Your answer must be an exact copy of the records below, with no pictures in it.

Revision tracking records

# # # # # # #

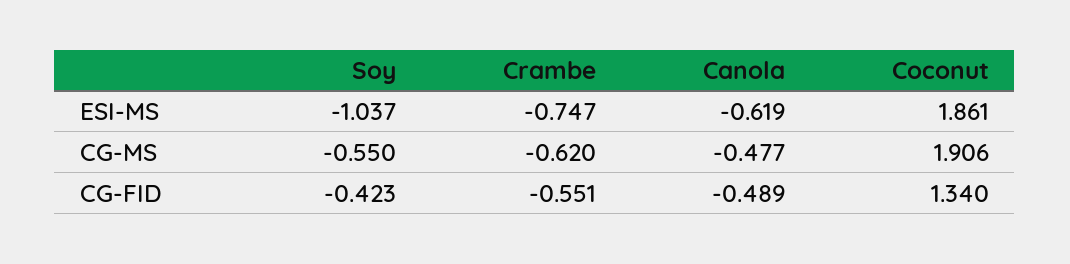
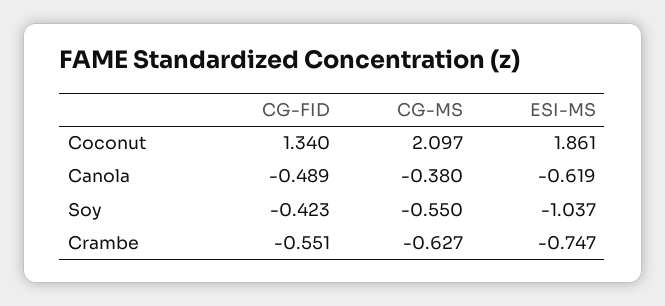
  {
    "Soy": {
      "ESI-MS": -1.037,
      "CG-MS": -0.55,
      "CG-FID": -0.423
    },
    "Crambe": {
      "ESI-MS": -0.747,
-     "CG-MS": -0.62,
+     "CG-MS": -0.627,
      "CG-FID": -0.551
    },
    "Canola": {
      "ESI-MS": -0.619,
-     "CG-MS": -0.477,
+     "CG-MS": -0.38,
      "CG-FID": -0.489
    },
    "Coconut": {
      "ESI-MS": 1.861,
-     "CG-MS": 1.906,
+     "CG-MS": 2.097,
      "CG-FID": 1.34
    }
  }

# # # # # # #

Task result:
  {
    "Soy": {
      "ESI-MS": -1.037,
      "CG-MS": -0.55,
      "CG-FID": -0.423
    },
    "Crambe": {
      "ESI-MS": -0.747,
-     "CG-MS": -0.62,
+     "CG-MS": -0.627,
      "CG-FID": -0.551
    },
    "Canola": {
      "ESI-MS": -0.619,
-     "CG-MS": -0.477,
+     "CG-MS": -0.38,
      "CG-FID": -0.489
    },
    "Coconut": {
      "ESI-MS": 1.861,
-     "CG-MS": 1.906,
+     "CG-MS": 2.097,
      "CG-FID": 1.34
    }
  }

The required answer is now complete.